Juri Strumpflohner
Juri Strumpflohner Juri is a full stack developer and tech lead with a special passion for the web and frontend development. He creates online videos for Egghead.io, writes articles on his blog and for tech magazines, speaks at conferences and holds training workshops. Juri is also a recognized Google Developer Expert in Web Technologies

I Want the Cursor to be placed in the 1st empty Textbox!

2 min read

You develop a webapp, you have a couple of input fields and buttons on your page. Then the requirement arrives. The customer wants his data to be auto-filled once he enters some identification number (the italian fiscal code). And then, when the data has been filled correctly, he wants the focus to be placed in the 1st empty text box in order to accelerate any further elaboration on that data. Oh ...man!

Well, the customer is the boss, right? If you live in the ASP.net WebForms world, such features immediately scare every developer.

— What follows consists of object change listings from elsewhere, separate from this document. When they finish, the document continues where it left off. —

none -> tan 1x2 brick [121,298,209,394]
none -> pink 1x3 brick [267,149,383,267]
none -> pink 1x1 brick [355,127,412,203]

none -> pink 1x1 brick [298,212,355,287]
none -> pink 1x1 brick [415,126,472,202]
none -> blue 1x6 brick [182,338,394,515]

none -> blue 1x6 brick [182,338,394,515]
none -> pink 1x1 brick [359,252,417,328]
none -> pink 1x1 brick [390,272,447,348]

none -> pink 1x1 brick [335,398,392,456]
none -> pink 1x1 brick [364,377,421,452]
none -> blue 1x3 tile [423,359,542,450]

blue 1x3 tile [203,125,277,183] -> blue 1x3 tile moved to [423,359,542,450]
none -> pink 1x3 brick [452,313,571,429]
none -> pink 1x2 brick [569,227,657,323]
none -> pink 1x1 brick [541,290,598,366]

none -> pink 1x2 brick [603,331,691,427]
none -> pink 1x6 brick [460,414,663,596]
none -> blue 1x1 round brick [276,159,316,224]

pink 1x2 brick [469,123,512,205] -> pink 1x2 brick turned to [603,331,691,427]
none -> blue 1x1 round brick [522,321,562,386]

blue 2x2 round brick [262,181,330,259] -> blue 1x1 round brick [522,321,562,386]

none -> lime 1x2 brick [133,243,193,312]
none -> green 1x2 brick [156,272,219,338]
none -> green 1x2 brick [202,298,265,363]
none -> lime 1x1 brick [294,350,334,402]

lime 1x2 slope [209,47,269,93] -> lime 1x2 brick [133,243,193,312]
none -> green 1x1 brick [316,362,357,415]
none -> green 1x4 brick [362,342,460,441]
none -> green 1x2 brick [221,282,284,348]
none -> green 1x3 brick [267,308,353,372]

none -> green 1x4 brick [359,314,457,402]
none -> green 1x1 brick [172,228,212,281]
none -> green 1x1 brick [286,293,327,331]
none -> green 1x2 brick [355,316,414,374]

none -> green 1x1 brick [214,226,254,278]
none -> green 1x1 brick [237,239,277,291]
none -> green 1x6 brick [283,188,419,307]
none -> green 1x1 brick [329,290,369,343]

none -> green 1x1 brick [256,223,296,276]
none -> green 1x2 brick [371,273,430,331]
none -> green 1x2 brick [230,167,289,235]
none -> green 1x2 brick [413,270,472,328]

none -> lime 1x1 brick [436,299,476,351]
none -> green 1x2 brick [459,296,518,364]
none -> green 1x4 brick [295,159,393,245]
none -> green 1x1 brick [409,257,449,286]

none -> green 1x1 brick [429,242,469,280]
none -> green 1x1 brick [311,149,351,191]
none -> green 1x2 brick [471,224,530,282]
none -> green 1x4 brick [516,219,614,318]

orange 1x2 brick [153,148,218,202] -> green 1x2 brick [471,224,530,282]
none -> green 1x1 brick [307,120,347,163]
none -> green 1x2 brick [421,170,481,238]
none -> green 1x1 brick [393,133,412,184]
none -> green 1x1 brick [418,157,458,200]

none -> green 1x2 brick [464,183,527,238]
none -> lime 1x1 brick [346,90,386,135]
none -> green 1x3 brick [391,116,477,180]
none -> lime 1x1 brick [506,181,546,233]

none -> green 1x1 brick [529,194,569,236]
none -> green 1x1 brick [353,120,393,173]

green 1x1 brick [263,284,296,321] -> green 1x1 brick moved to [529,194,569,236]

To realize them you have to deal with auto-postbacks, page refreshes, viewstate....all in all it ends in a mess to code, and it's a pain for the end-user. Let's not speak about UpdatePanels here, ok? Basically, you have to realize it in JavaScript to get a better user-experience. The problem is that if you have a hybrid situation where you mix JavaScript code with ASPX/ASCX code, it gets a little messy. You have to remember the generated ASP ClientIDs and correctly integrate them in your JavaScript code.

To not completely get lost in this post :), what I wanted to express is how easy it is to implement all this in JavaScript making use of jQuery:
$("#divPersonData").find("input:text[value='']:visible").first().focus();
Setting the focus to the first empty field is really just fun, right?

The essence of this post is that the UI experience gets more and more important in nowadays webapps. Just look around, Twitter, Trello, Gmail,...Think about it if you still live in the somewhat more traditional space of web development.

Update:
You might want to take a look at the HTML5 autofocus attribute here.